Dataset items
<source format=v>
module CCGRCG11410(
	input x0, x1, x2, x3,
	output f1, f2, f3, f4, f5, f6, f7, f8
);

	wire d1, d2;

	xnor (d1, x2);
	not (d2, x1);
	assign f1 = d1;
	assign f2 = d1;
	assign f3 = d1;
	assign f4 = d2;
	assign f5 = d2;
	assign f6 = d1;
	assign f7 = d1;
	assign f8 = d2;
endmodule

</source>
--
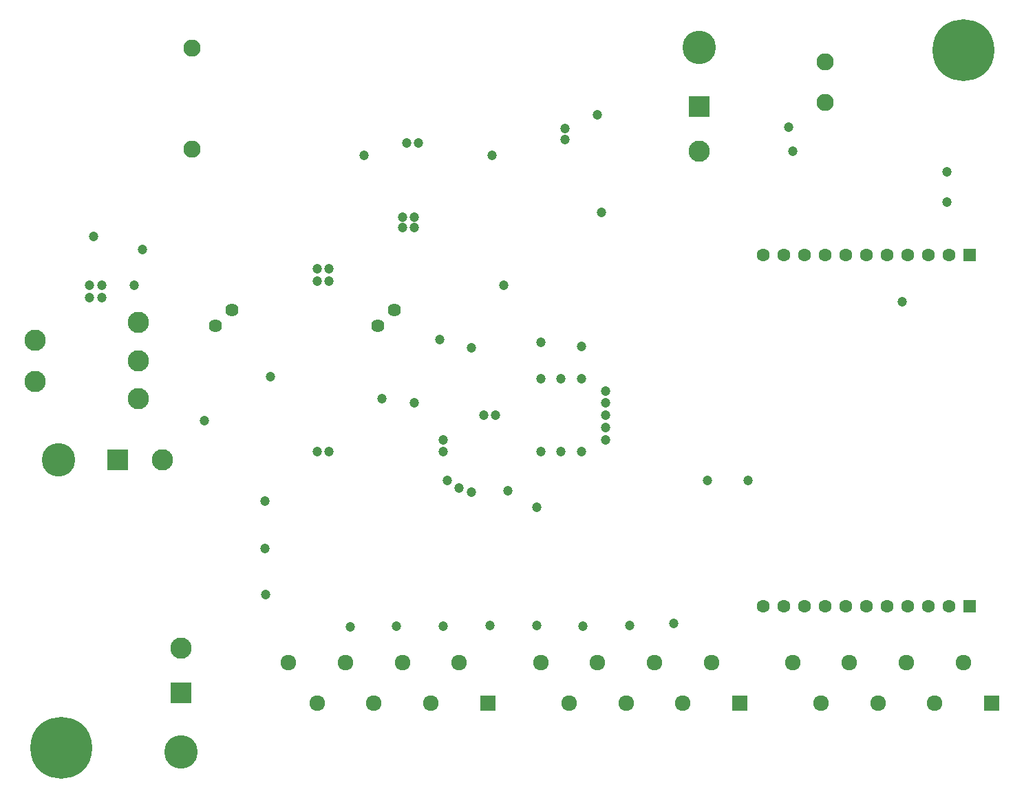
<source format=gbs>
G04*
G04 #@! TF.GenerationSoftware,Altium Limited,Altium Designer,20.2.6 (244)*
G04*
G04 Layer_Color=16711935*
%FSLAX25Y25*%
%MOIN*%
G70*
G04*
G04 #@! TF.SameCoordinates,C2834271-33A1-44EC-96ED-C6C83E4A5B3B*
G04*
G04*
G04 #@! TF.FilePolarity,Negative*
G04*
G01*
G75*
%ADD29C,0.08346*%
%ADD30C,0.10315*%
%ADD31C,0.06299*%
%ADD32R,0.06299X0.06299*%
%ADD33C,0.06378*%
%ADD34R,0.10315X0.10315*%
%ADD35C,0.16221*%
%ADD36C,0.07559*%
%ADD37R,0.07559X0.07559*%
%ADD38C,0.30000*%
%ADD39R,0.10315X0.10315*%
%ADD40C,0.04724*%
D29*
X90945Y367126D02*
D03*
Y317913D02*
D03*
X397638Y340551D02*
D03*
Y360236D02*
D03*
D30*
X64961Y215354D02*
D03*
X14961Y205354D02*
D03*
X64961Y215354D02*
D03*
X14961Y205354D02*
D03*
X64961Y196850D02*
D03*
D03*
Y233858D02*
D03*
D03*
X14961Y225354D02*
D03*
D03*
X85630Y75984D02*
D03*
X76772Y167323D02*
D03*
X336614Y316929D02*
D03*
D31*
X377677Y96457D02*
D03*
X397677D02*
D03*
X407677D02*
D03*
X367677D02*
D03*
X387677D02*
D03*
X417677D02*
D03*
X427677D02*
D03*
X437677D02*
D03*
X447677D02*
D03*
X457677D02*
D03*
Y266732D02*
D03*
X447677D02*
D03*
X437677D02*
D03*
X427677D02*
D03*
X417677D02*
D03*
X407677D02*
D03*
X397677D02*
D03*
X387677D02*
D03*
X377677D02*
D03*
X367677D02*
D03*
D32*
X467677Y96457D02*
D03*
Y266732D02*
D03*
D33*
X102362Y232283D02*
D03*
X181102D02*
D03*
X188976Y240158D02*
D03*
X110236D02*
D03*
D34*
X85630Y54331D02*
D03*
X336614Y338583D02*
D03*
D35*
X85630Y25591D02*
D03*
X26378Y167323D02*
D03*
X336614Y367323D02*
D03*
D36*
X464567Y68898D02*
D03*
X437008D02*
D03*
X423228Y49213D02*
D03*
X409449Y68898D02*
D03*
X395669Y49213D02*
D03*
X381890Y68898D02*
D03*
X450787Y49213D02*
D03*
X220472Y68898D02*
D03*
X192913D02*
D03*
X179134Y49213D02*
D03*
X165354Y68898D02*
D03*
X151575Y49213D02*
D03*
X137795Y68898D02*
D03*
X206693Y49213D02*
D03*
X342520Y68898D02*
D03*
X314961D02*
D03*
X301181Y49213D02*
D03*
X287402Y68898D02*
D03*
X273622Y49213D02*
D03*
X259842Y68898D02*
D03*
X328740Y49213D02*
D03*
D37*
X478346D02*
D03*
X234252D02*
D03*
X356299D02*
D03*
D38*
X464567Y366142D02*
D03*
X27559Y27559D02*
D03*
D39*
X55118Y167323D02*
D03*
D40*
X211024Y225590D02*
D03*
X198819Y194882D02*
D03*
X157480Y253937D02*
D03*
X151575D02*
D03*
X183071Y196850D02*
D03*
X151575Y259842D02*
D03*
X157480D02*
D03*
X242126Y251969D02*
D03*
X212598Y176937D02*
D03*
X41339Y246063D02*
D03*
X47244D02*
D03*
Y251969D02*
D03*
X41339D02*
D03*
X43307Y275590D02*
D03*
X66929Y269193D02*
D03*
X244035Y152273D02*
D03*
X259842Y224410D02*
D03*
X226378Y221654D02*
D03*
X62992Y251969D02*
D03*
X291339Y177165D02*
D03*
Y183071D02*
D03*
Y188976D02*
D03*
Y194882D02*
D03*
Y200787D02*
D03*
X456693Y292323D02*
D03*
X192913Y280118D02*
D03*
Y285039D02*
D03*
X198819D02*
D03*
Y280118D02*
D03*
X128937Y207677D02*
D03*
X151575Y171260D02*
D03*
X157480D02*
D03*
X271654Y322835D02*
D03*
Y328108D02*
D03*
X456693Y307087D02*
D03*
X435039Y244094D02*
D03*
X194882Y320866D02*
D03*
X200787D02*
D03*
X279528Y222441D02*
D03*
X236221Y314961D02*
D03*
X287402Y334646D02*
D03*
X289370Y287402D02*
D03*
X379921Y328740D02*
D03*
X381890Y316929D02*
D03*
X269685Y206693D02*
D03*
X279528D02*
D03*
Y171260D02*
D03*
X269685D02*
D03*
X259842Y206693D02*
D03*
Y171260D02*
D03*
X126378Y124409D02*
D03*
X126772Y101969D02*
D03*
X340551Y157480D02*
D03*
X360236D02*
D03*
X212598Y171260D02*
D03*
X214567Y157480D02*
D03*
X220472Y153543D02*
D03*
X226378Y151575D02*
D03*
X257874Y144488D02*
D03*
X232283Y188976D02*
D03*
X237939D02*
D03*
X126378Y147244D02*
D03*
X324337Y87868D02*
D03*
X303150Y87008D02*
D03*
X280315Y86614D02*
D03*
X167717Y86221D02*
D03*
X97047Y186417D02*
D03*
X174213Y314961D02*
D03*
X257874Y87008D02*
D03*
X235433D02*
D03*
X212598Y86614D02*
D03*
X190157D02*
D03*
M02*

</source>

_Exercise objective:_
Each line with the word "source" in the records above belongs in the result; copy all of them.

_Problem solution:_
<source format=v>
</source>
<source format=gbs>
</source>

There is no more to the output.